Monday, March 5, 2012

Economics Notes


CHAPTER 16

Saving
The nonuse of income for a period of time so that it can be used later in life
Reasons to save money
Emergencies, retirement, special purchases, car, college, house

Interest
Each institution offers various programs that will earn interest. Some are not interested in small accounts so you may need to bank at a different location than your parents.
·       Banks make money by charging interest on loans (they charge more than they would pay a depositors)
                 
Þ    Trade Offs: Liquidity vs.
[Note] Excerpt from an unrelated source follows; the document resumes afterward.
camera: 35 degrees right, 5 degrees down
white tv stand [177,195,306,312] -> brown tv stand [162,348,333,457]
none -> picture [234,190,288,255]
Risk vs. Yield
Liquidity (low interest) how quickly can your investment be turned into cash
RISK: is it safe or risky?
Yield: Profit (what are you making from your profit)

Types of Savings Accounts

1.           Passbook  (AKA) regular savings accounts
·       Depositor keeps a book hat records deposits and withdrawals.
·       Some banks require a minimum balance
Þ    Trade offs:  easy access/ low interest

2.          Money Market Deposit Account-
·       Requires a high minimum balance ($1000 to $5000)
·       Pays more interest out
Þ    Trade offs:  Easy access and High interest, but still liquid

3.          Time Deposits aka  CD’s-
·       Invest your money and not get your money back until the account reaches its MATURITY (length of investment) and you can cash it in. 7 days to 10 or 15 years.  Has a higher interest rate with very little access, the cd must reach maturity.
·       Minimum deposit required $25 to $100,000
Þ    Trade offs: Pays higher interest but low Liquidity

·       TYPES OF TIME DEPOSITS
1.           CD’s: Certificate of Deposit
·       Trade offs: Pays higher interest but the tradeoff is LOW LIQUIDITY.
2.          IRA- Individual Retirement Account
·       Tax deferred and ROTH
·       You cannot get that money out until you are 59 years old.
·       You can put up to 5000 a year in it.